The OM images of the LAS830 alloy in as-cast and combination deformation are depicted in Figure 3. It was revealed that the LAS830 alloy is characterized by a duplex microstructure. The white bright phase in the as-cast alloy is α-Mg phase, and the β-Li phase is represented by the gray dendrite phase. The OM images of the alloy after backward extrusion deformation, as shown in Figure 3c,d. The dual-phase structure is distributed along the backward extrusion direction, the gray β-Li phase becomes coarse, the grain boundary is bent inward, and equiaxed grains appear. The appearance of equiaxed grains indicates the occurrence of dynamic recrystallization (DRX) in the β-Li phase [23]. The average grain size is about 10.71 μm. After spinning, both the α-Mg and β-Li phases are stretched with the AD, the interlamellar spacing between the α/β phases is reduced, and the average size of grain in β-Li phase is approximately 3.29 μm. This phenomenon is attributed to the concurrent influence of the axial shear stress in the AD and the radial compressive stress in the RD during the spinning process.

To determine the phase composition of the LAS830 alloy in various states, X-ray diffraction (XRD) phase analysis was conducted on the alloy, and the results are shown in Figure 4. The cast LAS830 alloy is mainly composed of α-Mg, β-Li, AlLi, Mg₂Si, and MgLi₂Al phases. Thermal deformation does not change the composition of the phase. Due to its thermal stability, the diffraction peak intensity of Mg₂Si phase does not change significantly [13]. As the degree of deformation increases, the diffraction peak intensity of the α-Mg phase and β-Li phase gradually decreases. The diffraction peak intensity of the MgLi₂Al phase and AlLi phase also changes, indicating that the grain size or orientation of the matrix and the content of the second phase may change during the composite deformation process.

Figure 5 illustrates the SEM images of the LAS830 alloy in as-cast and combination deformation. The as-cast alloy matrix is composed of bright gray α-Mg phase and dark gray β-Li phase, accompanied by a secondary phase of varying sizes and shapes, as shown in Figure 5a,b. In the EDS mapping images, Al is enriched within the β-Li phase and at the phase boundaries, forming spherical (point A) and strip-like (point C) phases. As displayed in

Table 1. The EDS results (at%) of the yellow-labeled second phase in Figure 5.

Positions	Mg (at. %)	Al (at. %)	Si (at. %)
A	55.8	44.1	0.1
B	69.0	0.8	30.2
C	60.7	39.8	0.5
D	89.1	10.7	0.2
E	57.9	42.1	0.0
F	74.3	25.6	0.0
G	62.6	25.0	12.4
H	48.2	27.2	24.5
I	90.2	9.8	0.0

, the proportion of Al atoms in point A and point C is close to 40%. Based on the XRD results from Figure 4 and existing studies, these are confirmed to be AlLi phases [12]. The irregular blocky phase (point B) within the α-Mg phase has a Mg-to-Si atomic ratio of approximately 2:1, which can be defined as the Mg₂Si phase. Fine nanoscale phases (point D) distributed within the β-Li phase have an Al atomic percentage of about 10%. Based on the XRD and existing results, these are inferred to be MgLi₂Al phases [24]. In the as-cast alloy, the AlLi phase is primarily distributed within the β-Li phase and at the α/β phase boundaries, while the Mg₂Si phase is mainly found within the α-Mg phase and at the α/β phase boundaries, as shown in Figure 5a.

(Dataset records)
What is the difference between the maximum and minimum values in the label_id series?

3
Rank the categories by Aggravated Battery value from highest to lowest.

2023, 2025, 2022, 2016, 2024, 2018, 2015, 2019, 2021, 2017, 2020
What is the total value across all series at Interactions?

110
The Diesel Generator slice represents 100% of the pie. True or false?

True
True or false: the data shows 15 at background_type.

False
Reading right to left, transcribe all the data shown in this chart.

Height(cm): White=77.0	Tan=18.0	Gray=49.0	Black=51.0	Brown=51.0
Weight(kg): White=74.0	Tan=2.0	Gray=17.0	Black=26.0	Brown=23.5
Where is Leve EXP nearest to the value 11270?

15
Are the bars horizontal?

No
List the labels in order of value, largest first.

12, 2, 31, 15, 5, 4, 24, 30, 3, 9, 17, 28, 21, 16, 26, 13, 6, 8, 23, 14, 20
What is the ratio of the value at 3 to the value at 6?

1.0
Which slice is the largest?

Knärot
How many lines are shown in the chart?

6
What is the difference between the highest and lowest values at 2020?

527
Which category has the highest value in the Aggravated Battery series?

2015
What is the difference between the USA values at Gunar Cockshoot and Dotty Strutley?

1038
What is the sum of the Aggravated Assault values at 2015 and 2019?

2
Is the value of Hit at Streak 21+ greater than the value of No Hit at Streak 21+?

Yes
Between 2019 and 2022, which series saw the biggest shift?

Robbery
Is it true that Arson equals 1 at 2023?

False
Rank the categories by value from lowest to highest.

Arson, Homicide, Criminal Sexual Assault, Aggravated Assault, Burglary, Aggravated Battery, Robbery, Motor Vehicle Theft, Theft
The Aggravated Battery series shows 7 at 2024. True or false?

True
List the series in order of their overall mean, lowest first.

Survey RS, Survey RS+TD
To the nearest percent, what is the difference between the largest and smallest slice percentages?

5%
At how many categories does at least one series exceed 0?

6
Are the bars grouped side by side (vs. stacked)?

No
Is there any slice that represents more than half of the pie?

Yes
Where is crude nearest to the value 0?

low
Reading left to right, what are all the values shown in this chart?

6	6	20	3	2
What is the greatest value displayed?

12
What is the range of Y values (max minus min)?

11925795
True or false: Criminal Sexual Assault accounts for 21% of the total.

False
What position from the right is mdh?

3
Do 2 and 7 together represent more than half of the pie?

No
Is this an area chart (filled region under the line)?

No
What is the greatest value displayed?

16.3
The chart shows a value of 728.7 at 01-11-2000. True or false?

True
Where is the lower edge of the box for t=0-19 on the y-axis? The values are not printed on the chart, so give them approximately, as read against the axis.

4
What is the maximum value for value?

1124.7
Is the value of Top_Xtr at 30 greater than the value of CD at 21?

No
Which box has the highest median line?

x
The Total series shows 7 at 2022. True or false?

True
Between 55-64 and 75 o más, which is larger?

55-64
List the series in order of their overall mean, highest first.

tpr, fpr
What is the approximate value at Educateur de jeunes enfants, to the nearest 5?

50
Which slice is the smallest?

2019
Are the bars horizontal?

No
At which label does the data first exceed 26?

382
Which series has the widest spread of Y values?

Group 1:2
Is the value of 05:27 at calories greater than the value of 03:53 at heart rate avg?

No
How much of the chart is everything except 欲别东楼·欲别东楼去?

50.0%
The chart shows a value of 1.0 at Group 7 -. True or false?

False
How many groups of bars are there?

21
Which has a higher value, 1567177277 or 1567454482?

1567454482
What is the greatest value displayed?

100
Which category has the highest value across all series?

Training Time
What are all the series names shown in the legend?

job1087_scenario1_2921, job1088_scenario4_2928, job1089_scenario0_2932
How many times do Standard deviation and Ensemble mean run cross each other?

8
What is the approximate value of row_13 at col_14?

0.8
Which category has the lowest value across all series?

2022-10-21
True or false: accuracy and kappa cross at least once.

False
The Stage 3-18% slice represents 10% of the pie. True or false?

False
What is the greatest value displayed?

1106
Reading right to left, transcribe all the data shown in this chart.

LIST OF TASKS —
a - In the LAS830 alloy excerpt, what is the approximate average grain size in the β-Li phase after spinning?
b - Using the LAS830 alloy excerpt, explain why the α-Mg and β-Li phases stretch and the spacing between them shrinks during spinning.
These records have nothing to do with the text about the LAS830 alloy.

RESPONSES BY TASK —
a - About 3.29 μm.

b - During spinning, both phases stretch along the AD, and the interlamellar spacing between the α/β phases gets smaller. The excerpt says this happens because two stresses act at once: axial shear stress in the AD and radial compressive stress in the RD.